Input material START

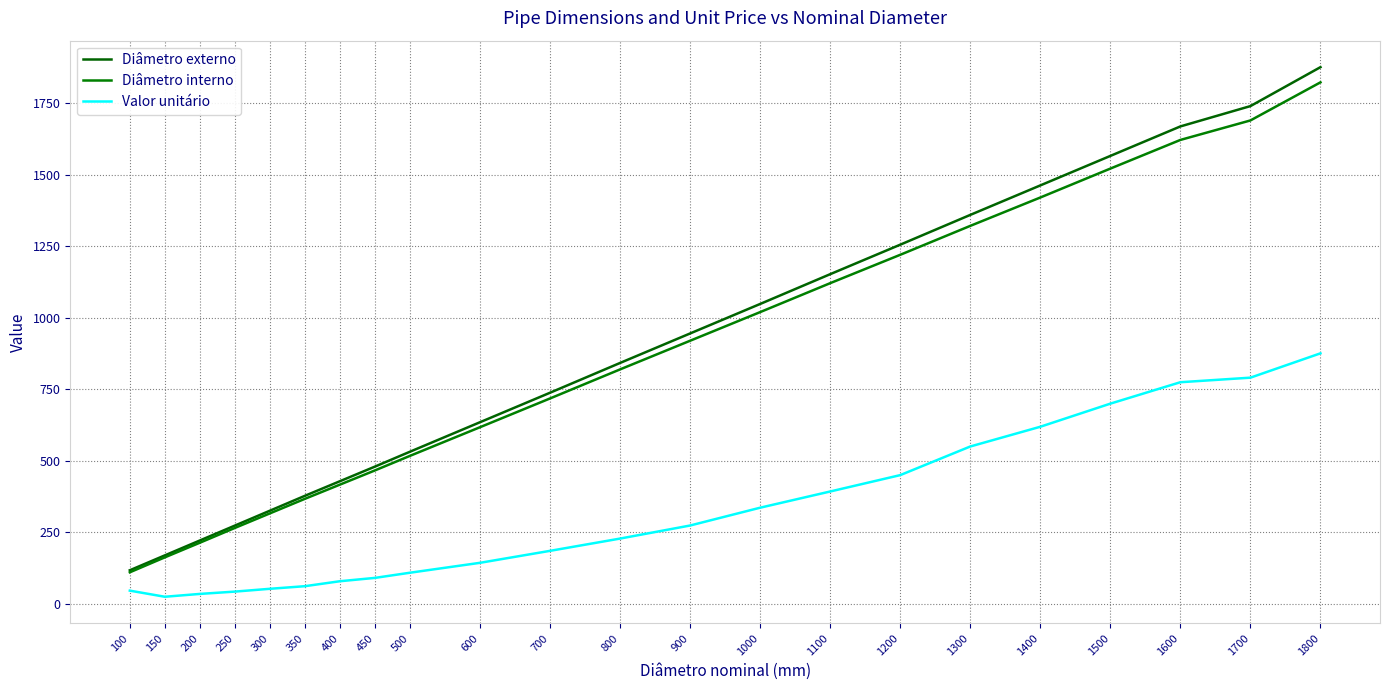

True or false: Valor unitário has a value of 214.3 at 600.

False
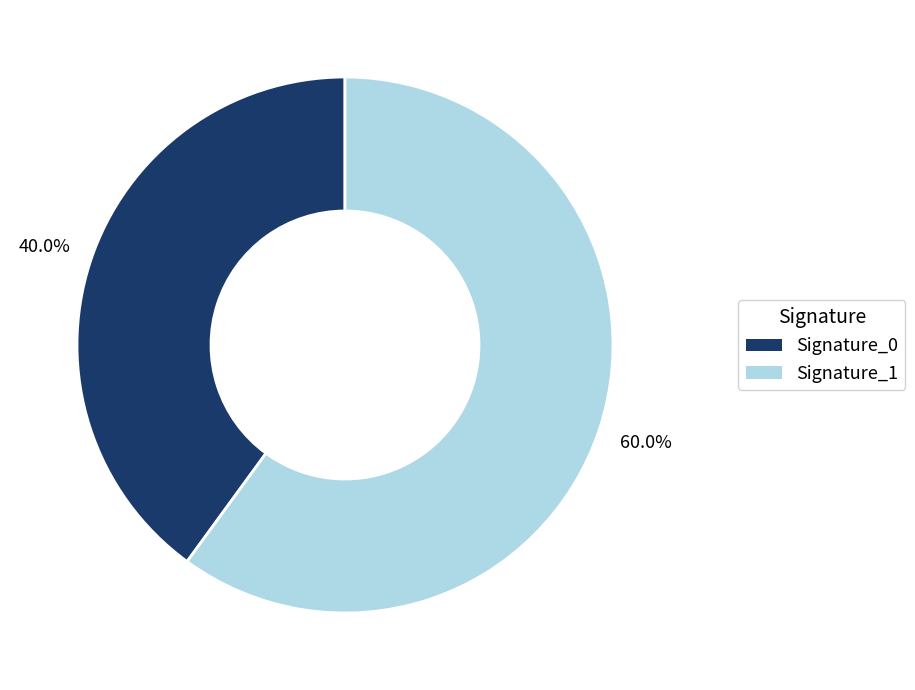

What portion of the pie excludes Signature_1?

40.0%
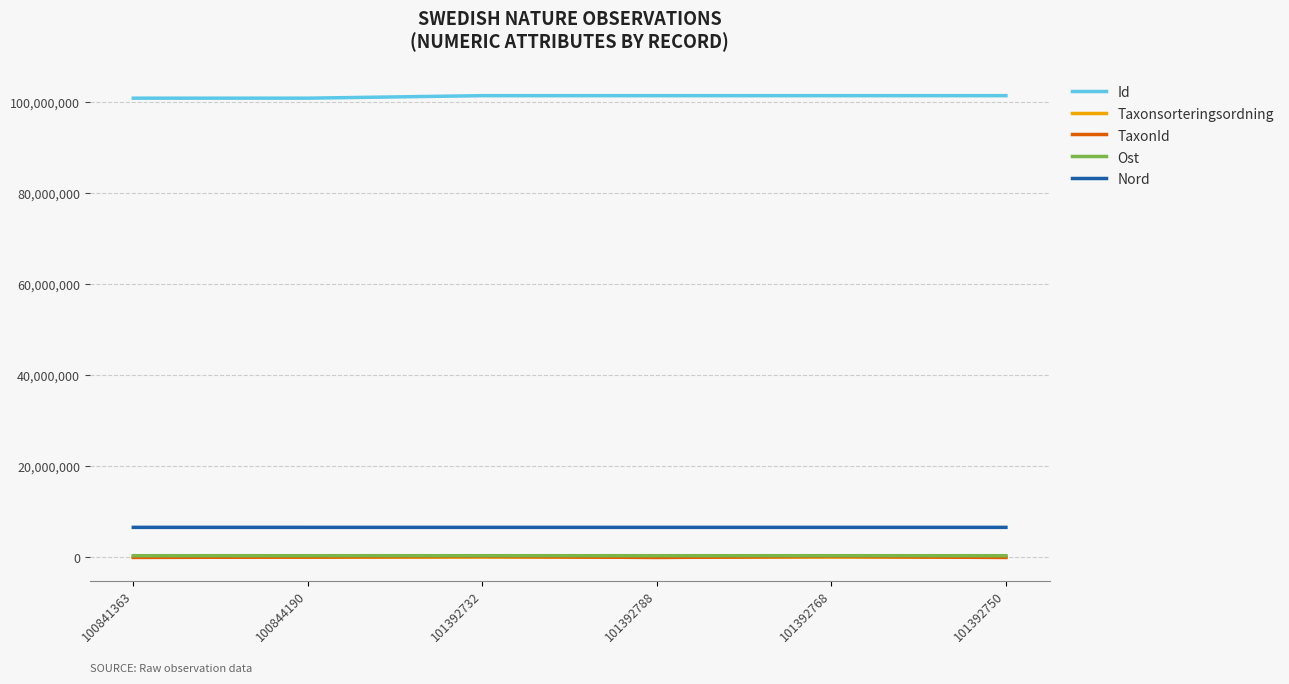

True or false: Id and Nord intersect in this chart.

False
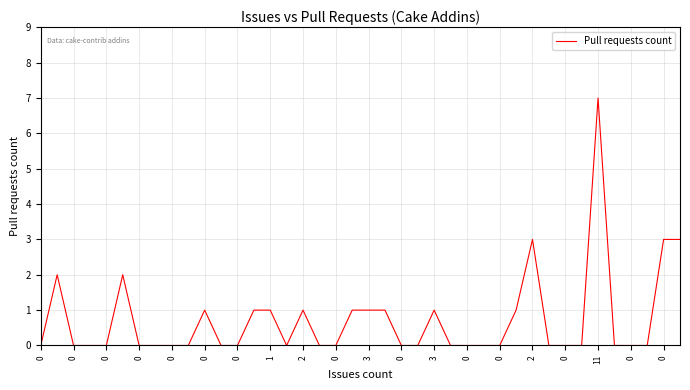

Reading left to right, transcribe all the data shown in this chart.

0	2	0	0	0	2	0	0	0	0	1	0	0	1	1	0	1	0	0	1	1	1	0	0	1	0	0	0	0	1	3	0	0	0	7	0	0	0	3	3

Input material END

### Directions
Set down again, unchanged, every line from the one containing "Reading left to" through the end of the entries.

### Task result
Reading left to right, transcribe all the data shown in this chart.

0	2	0	0	0	2	0	0	0	0	1	0	0	1	1	0	1	0	0	1	1	1	0	0	1	0	0	0	0	1	3	0	0	0	7	0	0	0	3	3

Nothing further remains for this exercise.